The Church of Saints Peter and Paul (църква „Свети свети Петър и Павел“, tsarkva „Sveti sveti Petar i Pavel“) is a partially preserved medieval Eastern Orthodox church in the town of Nikopol, which lies in north central Bulgaria on the south bank of the Danube and is administratively part of Pleven Province. The church was built in the 13th or 14th century and was decorated with brick and marble patterns. The west part of the church (the narthex) is entirely in ruins.

==History and architecture==
The Church of Saints Peter and Paul is known to the locals as "The Little Monastery" (Манастирчето, Manastircheto), possibly because it once belonged to a now-ruined medieval monastery. Located beneath the northeastern part of Nikopol's medieval fortress, the church has been conclusively dated to the 13th–14th century, that is, the time of the Second Bulgarian Empire (1185–1396/1422). During this period, Nikopol evolved into a major Bulgarian fortress on the Danube and a cultural centre of its region.

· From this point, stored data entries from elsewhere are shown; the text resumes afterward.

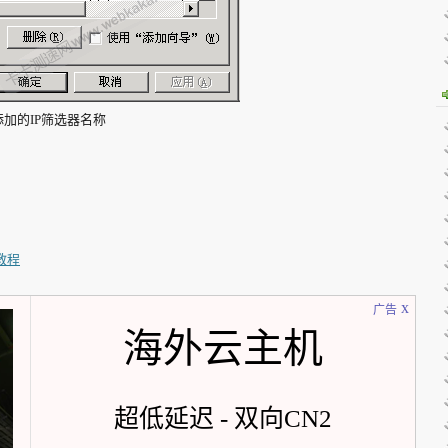
加的IP筛选器名称
）教程
x
广告
海外云主机
超低延迟 - 双向CN2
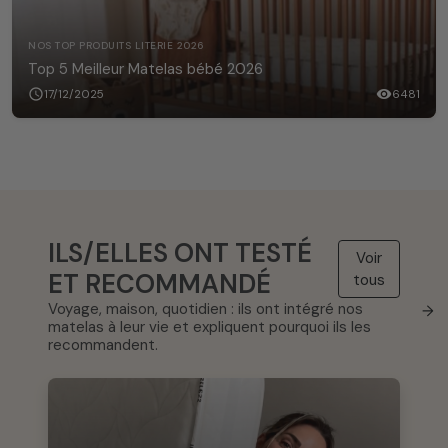
NOS TOP PRODUITS LITERIE 2026
Top 5 Meilleur Matelas bébé 2026
schedule
17/12/2025
visibility
6481
ILS/ELLES ONT TESTÉ
Voir
ET RECOMMANDÉ
tous
Voyage, maison, quotidien : ils ont intégré nos
→
matelas à leur vie et expliquent pourquoi ils les
recommandent.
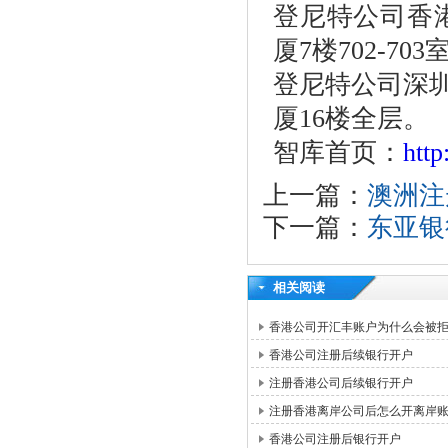
登尼特公司香港
厦7楼702-703
登尼特公司深圳
厦16楼全层。
智库首页：
htt
上一篇：
澳洲注
下一篇：
东亚银
相关阅读
香港公司开汇丰账户为什么会被
香港公司注册后续银行开户
注册香港公司后续银行开户
注册香港离岸公司后怎么开离岸
香港公司注册后银行开户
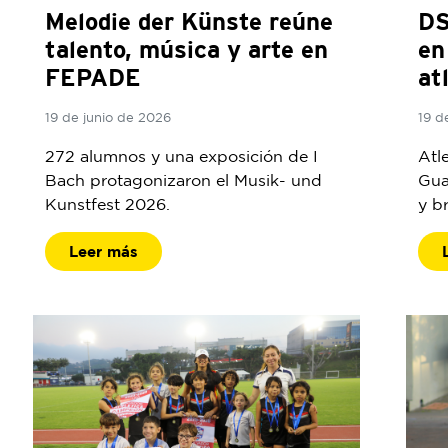
Melodie der Künste reúne
DS
talento, música y arte en
en
FEPADE
at
19 de junio de 2026
19 d
272 alumnos y una exposición de I
Atl
Bach protagonizaron el Musik- und
Gua
Kunstfest 2026.
y b
Leer más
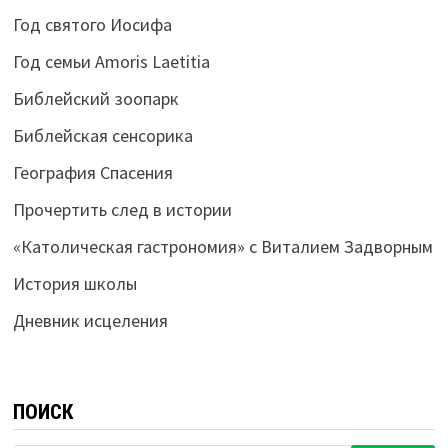
Год святого Иосифа
Год семьи Amoris Laetitia
Библейский зоопарк
Библейская сенсорика
География Спасения
Прочертить след в истории
«Католическая гастрономия» с Виталием Задворным
История школы
Дневник исцеления
ПОИСК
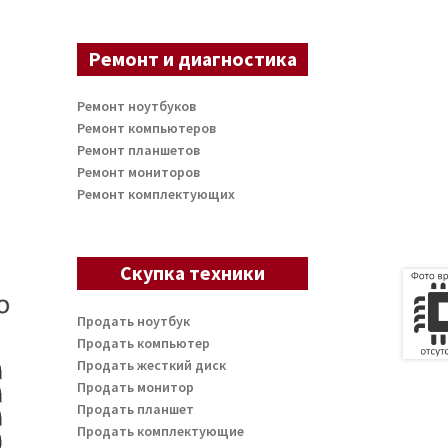
Ремонт и диагностика
Ремонт ноутбуков
Ремонт компьютеров
Ремонт планшетов
Ремонт мониторов
Ремонт комплектующих
Скупка техники
Продать ноутбук
Продать компьютер
Продать жесткий диск
Продать монитор
Продать планшет
Продать комплектующие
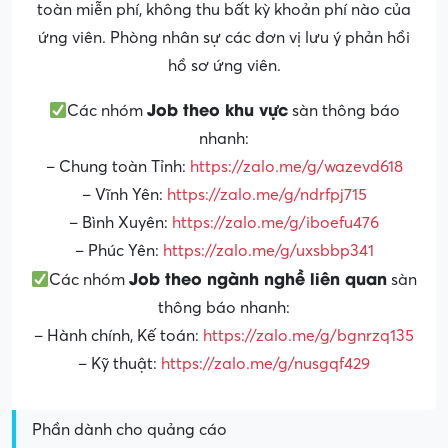
toàn miễn phí, không thu bất kỳ khoản phí nào của
ứng viên. Phòng nhân sự các đơn vị lưu ý phản hồi
hồ sơ ứng viên.
Job theo khu vực
Các nhóm
sàn thông báo
nhanh:
– Chung toàn Tỉnh:
https://zalo.me/g/wazevd618
– Vĩnh Yên:
https://zalo.me/g/ndrfpj715
– Bình Xuyên:
https://zalo.me/g/iboefu476
– Phúc Yên:
https://zalo.me/g/uxsbbp341
Job theo ngành nghề liên quan
Các nhóm
sàn
thông báo nhanh:
– Hành chính, Kế toán:
https://zalo.me/g/bgnrzq135
– Kỹ thuật:
https://zalo.me/g/nusgqf429
Phần dành cho quảng cáo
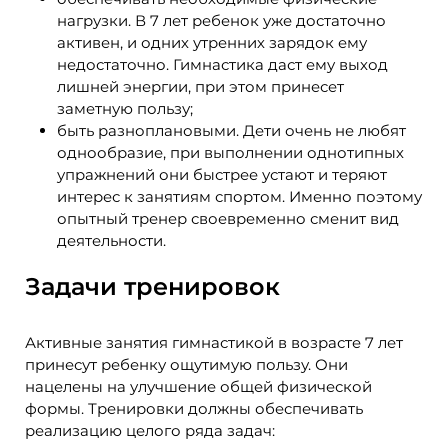
нагрузки. В 7 лет ребенок уже достаточно
активен, и одних утренних зарядок ему
недостаточно. Гимнастика даст ему выход
лишней энергии, при этом принесет
заметную пользу;
быть разноплановыми. Дети очень не любят
однообразие, при выполнении однотипных
упражнений они быстрее устают и теряют
интерес к занятиям спортом. Именно поэтому
опытный тренер своевременно сменит вид
деятельности.
Задачи тренировок
Активные занятия гимнастикой в возрасте 7 лет
принесут ребенку ощутимую пользу. Они
нацелены на улучшение общей физической
формы. Тренировки должны обеспечивать
реализацию целого ряда задач:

The church is of the crossed-dome style and its cella is almost square, as it measures 10 × 7 m. The church has a single apse and a single nave, and it used to have three domes. The elongated main octagonal dome has been preserved, though the two other domes, which were positioned over the narthex, have not, as the entire narthex has been destroyed. The walls of the church were constructed out of rectangular stone blocks interchanged with two rows of red brickwork. More elaborate stone and brick patterns decorate the facade and the main dome. Each of the dome's eight sides features arches, with either a narrow window or a blind arch nested in. Marble was employed in the facade's decoration. The overall architectural style has been likened to that of Veliko Tarnovo and Nesebar's medieval churches.

The Church of Saints Peter and Paul could possibly be the one referenced in 15th-century writer Vladislav the Grammarian's account of the transportation of Saint John of Rila's relics from Tarnovo back to the Rila Monastery in 1469. However, scholar Bistra Nikolova believes that the connection is far from certain, as the church from Vladislav's writings is only known as "the church of zhupan Bogdan" and was located within the Nikopol Fortress.

The church is included among Bulgaria's monuments of culture of national importance. It was added to the list in 1927, with a publication in that year's State Gazette issue 69.